Shen Meng, director of Beijing-based boutique investment bank Chanson & Co., said investors had little choice but to accept the delisting but will closely track Didi’s fate to see whether they could still trust the Chinese market. It is still unclear what actual punishment awaits Didi, which has been in talks with the Cyberspace Administration of China about a fine and other penalties.
“Didi’s proposed delisting, if realized, will certainly deal a serious blow to investors’ confidence on Chinese stocks,” he said. “Having said that, if the delisted companies could be ‘reborn’ in Hong Kong with good valuation and liquidity, market concerns over Chinese investment will likely fade away in no time. After all, investors don’t care whether a company is listed in Hong Kong or the US, as long as they can get a good return on investment.”
Didi’s shareholders, which also include the likes of Fidelity Investments and Blackrock Inc., have so far avoided commenting on the delisting.
Read more: Didi’s Fate in Limbo As Officials Object to Proposed Penalty
Jitters over Beijing’s crackdown on Didi and other powerful companies such as Alibaba Group Holding Ltd. triggered a global sell-off in Chinese tech companies last year, with investors questioning Beijing’s intentions for an industry it regards as having amassed too much wealth and power.
Didi was founded in 2012 by Cheng Wei, an Alibaba veteran whose brash tactics are credited for making Didi one of the world’s biggest ride-hailing services, and one of the few which managed to fend off competition from Uber. After a heated price war between the two companies, Didi bought Uber’s China operations in 2016.
The company, valued at around $80 billion at its IPO, will likely see its stock traded over the counter on the so-called pink-sheets market, home to penny stocks and other riskier businesses.
Some investors could be forced to sell because their mandates don’t allow them to hold unlisted shares. Hedge funds have already reduced their Didi holdings by 29% to about $231.9 million during the first quarter, according to a Bloomberg analysis of filings. Even those who are free of such mandates, such as SoftBank, may question whether it’s worth holding onto the shares given uncertainty over Beijing’s punishment, increased competition from smaller rivals and stalled expansion overseas. SoftBank has plowed more than $12 billion into the company and has seen the value of its 20% stake fall from a peak of $16 billion to under $2 billion.

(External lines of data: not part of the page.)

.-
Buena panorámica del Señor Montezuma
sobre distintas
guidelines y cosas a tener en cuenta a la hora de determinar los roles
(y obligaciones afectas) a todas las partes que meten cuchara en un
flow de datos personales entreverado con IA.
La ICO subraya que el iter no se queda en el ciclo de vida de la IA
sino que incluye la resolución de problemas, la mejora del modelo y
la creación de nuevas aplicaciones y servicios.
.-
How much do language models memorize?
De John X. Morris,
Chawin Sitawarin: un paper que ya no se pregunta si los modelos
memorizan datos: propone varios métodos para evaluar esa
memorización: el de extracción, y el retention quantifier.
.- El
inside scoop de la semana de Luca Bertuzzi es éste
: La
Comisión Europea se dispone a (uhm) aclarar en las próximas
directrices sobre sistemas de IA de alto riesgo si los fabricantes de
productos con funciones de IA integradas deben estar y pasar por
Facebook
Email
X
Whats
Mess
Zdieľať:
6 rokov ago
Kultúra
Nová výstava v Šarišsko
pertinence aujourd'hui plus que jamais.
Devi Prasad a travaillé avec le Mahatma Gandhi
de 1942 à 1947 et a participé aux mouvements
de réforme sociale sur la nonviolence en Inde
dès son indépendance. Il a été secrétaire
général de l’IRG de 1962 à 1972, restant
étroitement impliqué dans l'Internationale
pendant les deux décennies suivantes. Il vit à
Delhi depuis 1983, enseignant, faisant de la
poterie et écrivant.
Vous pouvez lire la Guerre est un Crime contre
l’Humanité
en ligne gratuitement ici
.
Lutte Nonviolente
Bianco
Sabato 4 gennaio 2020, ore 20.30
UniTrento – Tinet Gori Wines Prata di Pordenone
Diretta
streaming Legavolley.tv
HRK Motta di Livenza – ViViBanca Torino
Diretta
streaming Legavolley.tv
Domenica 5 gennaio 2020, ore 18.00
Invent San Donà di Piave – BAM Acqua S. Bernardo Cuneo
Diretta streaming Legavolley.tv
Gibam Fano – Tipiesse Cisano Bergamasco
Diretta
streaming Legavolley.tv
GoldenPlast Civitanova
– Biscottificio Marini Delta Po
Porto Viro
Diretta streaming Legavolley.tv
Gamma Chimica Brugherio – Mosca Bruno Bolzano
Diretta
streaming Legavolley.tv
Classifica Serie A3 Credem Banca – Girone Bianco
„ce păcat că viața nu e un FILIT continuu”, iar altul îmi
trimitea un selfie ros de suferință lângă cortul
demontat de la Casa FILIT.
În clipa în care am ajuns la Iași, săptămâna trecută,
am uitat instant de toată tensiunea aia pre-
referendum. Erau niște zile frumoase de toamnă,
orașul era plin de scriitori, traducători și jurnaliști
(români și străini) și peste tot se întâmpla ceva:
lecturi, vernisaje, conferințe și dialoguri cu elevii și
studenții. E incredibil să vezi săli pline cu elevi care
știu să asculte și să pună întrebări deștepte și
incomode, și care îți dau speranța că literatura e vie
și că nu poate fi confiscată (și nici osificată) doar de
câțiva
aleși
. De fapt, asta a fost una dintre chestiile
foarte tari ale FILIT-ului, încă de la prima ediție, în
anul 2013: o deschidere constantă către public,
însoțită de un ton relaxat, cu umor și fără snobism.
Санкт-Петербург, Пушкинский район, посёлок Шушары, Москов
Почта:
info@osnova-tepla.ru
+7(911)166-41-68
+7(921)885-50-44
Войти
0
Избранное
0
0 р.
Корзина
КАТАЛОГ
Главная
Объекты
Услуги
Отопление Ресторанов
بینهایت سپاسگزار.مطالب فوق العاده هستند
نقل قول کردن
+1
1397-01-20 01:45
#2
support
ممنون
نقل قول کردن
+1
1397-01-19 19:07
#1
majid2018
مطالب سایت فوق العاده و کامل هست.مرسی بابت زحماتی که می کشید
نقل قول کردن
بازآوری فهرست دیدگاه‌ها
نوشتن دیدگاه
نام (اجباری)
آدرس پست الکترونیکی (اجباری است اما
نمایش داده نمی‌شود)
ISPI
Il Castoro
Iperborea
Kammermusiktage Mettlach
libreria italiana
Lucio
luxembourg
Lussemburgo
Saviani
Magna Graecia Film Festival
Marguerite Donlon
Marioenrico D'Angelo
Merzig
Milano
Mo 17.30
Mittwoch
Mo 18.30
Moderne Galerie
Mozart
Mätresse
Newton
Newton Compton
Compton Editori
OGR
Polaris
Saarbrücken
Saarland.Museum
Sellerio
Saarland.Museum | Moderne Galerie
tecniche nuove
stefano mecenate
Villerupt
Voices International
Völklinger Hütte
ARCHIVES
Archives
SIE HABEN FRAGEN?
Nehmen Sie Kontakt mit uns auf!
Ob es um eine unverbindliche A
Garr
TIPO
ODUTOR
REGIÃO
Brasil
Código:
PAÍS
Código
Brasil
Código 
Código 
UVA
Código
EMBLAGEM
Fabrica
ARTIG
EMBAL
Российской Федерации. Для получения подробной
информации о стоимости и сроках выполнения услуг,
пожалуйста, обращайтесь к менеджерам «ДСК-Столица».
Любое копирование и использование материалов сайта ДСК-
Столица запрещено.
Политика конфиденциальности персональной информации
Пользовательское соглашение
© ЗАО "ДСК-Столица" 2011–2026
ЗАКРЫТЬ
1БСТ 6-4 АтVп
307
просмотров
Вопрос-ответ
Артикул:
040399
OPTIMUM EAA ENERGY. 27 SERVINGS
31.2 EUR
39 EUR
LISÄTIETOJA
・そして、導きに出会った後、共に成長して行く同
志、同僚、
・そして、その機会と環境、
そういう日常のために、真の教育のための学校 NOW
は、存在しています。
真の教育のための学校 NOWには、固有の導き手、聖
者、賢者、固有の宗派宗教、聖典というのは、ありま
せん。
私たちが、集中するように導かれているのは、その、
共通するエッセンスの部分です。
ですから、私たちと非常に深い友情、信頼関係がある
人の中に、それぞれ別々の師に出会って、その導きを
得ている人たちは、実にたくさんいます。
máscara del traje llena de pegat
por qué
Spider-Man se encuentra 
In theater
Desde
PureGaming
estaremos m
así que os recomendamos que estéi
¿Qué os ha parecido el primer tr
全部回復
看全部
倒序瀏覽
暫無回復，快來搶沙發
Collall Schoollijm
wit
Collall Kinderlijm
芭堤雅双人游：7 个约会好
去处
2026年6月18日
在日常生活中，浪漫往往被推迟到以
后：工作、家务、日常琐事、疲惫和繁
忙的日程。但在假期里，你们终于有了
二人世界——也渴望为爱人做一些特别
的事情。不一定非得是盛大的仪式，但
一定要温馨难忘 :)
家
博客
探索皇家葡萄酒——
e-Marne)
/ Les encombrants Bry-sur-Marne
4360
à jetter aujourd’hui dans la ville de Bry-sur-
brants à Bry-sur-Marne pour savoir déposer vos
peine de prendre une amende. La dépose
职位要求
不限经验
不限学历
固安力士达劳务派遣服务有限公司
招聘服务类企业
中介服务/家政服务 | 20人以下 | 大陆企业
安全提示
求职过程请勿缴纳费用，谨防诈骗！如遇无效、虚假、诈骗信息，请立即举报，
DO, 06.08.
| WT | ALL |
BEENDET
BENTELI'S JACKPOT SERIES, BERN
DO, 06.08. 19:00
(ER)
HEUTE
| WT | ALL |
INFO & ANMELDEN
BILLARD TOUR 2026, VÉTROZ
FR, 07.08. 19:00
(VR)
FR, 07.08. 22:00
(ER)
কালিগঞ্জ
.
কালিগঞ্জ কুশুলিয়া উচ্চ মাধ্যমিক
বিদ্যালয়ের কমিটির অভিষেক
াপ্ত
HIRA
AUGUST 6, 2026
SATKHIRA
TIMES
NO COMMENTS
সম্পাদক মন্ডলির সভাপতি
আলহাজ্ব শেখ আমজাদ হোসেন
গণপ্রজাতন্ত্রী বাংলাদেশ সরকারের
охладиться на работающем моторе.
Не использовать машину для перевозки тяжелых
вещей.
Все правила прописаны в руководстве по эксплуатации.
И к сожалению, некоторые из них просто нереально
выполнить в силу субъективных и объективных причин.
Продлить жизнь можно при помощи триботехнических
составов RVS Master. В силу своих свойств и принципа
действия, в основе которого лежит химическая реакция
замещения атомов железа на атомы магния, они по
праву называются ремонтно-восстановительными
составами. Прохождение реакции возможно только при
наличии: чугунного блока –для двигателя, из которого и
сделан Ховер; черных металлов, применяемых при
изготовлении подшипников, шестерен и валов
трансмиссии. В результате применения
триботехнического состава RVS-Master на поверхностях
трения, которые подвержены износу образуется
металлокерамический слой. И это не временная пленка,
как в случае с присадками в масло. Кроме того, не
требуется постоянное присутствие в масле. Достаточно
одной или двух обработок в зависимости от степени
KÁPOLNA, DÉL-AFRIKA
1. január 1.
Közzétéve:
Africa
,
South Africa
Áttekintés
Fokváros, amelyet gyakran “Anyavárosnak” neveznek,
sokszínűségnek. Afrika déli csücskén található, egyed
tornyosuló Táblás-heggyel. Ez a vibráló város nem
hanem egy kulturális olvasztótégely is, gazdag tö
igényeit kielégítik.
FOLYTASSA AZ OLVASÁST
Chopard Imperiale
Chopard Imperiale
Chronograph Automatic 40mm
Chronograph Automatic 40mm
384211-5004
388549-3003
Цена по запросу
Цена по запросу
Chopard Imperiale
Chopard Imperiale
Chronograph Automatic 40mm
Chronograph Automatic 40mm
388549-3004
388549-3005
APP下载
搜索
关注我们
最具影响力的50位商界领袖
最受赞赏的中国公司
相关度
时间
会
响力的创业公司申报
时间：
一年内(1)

Monday’s vote will be carried out on a 1 vote-per-share basis. Didi’s management, SoftBank, Uber and Tencent altogether hold around 48% of Didi’s equity ownership, according to its annual report. Didi said in a May filing that it requires a simple majority to set the delisting in motion, and that the company may postpone the meeting if shareholders push back.
Read more: Didi Plunges 44% After Halting Planned Hong Kong Stock Listing
The ride-hailing giant has explored several alternatives including hiving off data to a third-party Chinese firm and selling a stake to state-backed companies, Bloomberg News has reported.